Information shown:
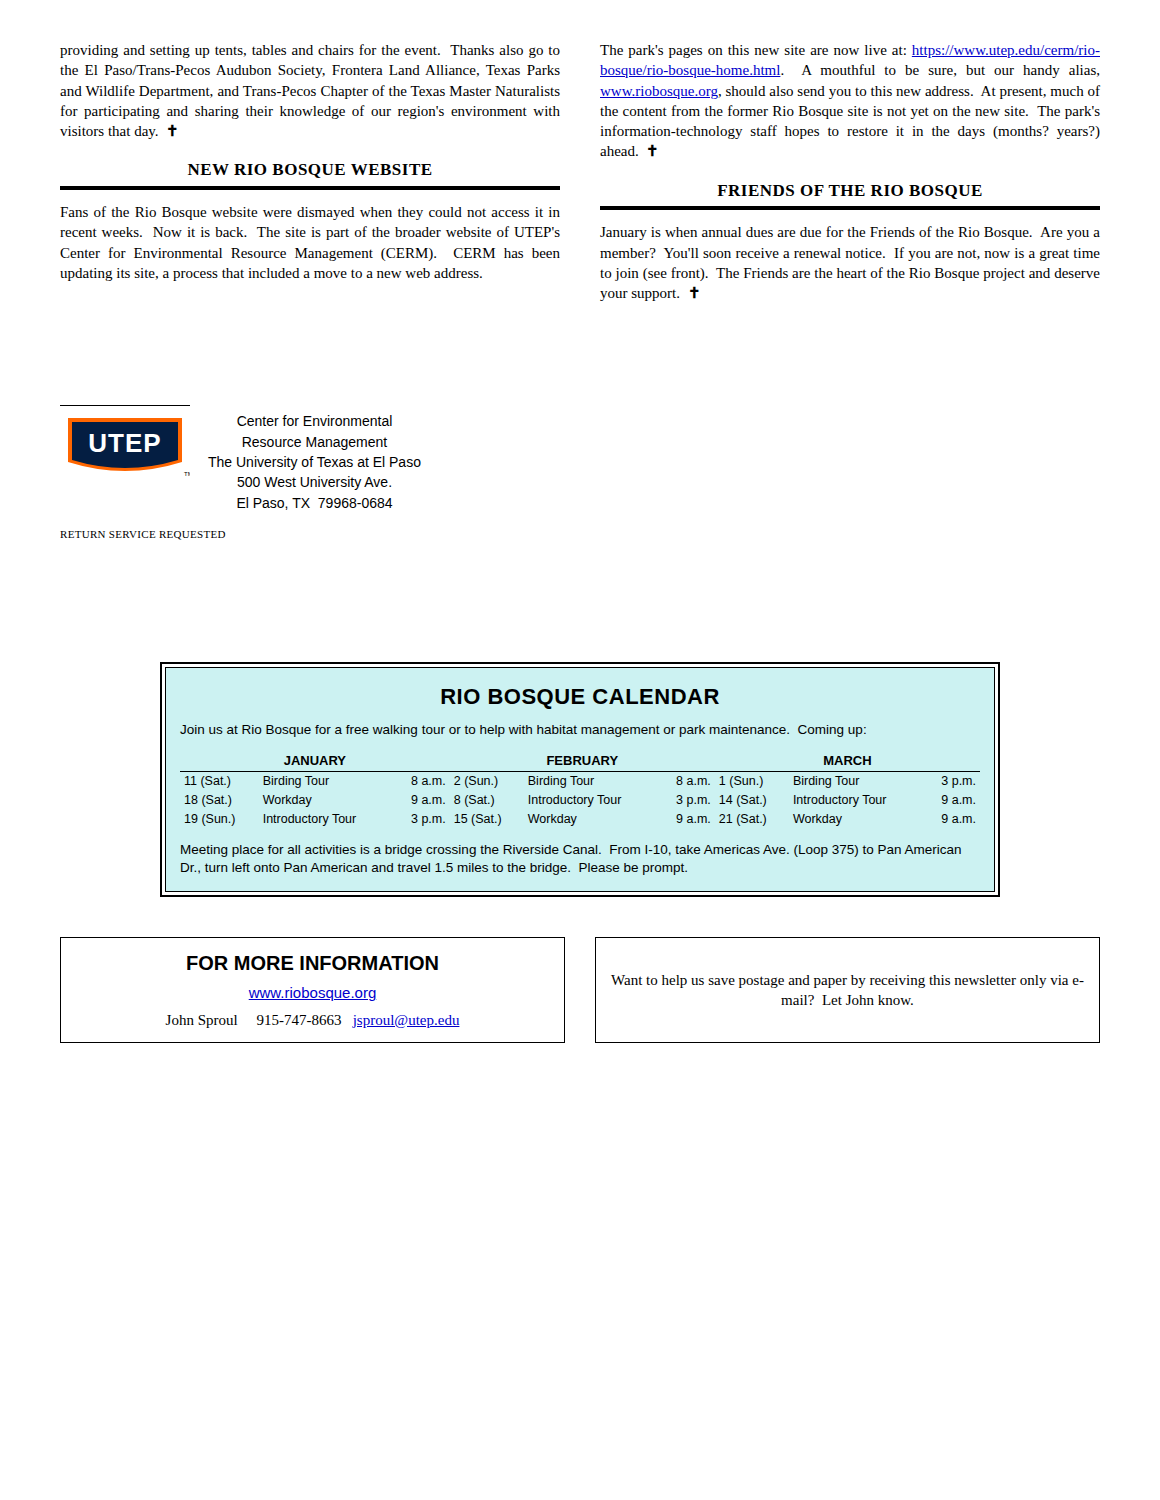providing and setting up tents, tables and chairs for the event. Thanks also go to the El Paso/Trans-Pecos Audubon Society, Frontera Land Alliance, Texas Parks and Wildlife Department, and Trans-Pecos Chapter of the Texas Master Naturalists for participating and sharing their knowledge of our region's environment with visitors that day. ✝
NEW RIO BOSQUE WEBSITE
Fans of the Rio Bosque website were dismayed when they could not access it in recent weeks. Now it is back. The site is part of the broader website of UTEP's Center for Environmental Resource Management (CERM). CERM has been updating its site, a process that included a move to a new web address.
The park's pages on this new site are now live at: https://www.utep.edu/cerm/rio-bosque/rio-bosque-home.html. A mouthful to be sure, but our handy alias, www.riobosque.org, should also send you to this new address. At present, much of the content from the former Rio Bosque site is not yet on the new site. The park's information-technology staff hopes to restore it in the days (months? years?) ahead. ✝
FRIENDS OF THE RIO BOSQUE
January is when annual dues are due for the Friends of the Rio Bosque. Are you a member? You'll soon receive a renewal notice. If you are not, now is a great time to join (see front). The Friends are the heart of the Rio Bosque project and deserve your support. ✝
UTEP TM
Center for Environmental
Resource Management
The University of Texas at El Paso
500 West University Ave.
El Paso, TX 79968-0684
RETURN SERVICE REQUESTED
RIO BOSQUE CALENDAR
Join us at Rio Bosque for a free walking tour or to help with habitat management or park maintenance. Coming up:
| JANUARY | FEBRUARY | MARCH |
| --- | --- | --- |
| 11 (Sat.) | Birding Tour | 8 a.m. | 2 (Sun.) | Birding Tour | 8 a.m. | 1 (Sun.) | Birding Tour | 3 p.m. |
| 18 (Sat.) | Workday | 9 a.m. | 8 (Sat.) | Introductory Tour | 3 p.m. | 14 (Sat.) | Introductory Tour | 9 a.m. |
| 19 (Sun.) | Introductory Tour | 3 p.m. | 15 (Sat.) | Workday | 9 a.m. | 21 (Sat.) | Workday | 9 a.m. |
Meeting place for all activities is a bridge crossing the Riverside Canal. From I-10, take Americas Ave. (Loop 375) to Pan American Dr., turn left onto Pan American and travel 1.5 miles to the bridge. Please be prompt.
FOR MORE INFORMATION
www.riobosque.org
John Sproul 915-747-8663 jsproul@utep.edu
Want to help us save postage and paper by receiving this newsletter only via e-mail? Let John know.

Problem requirements:
Once the line with "Meeting place for" is found, transcribe it and each line after it through the final line of the entries, exactly and only.

Answer box:
Meeting place for all activities is a bridge crossing the Riverside Canal. From I-10, take Americas Ave. (Loop 375) to Pan American Dr., turn left onto Pan American and travel 1.5 miles to the bridge. Please be prompt.
FOR MORE INFORMATION
www.riobosque.org
John Sproul 915-747-8663 jsproul@utep.edu
Want to help us save postage and paper by receiving this newsletter only via e-mail? Let John know.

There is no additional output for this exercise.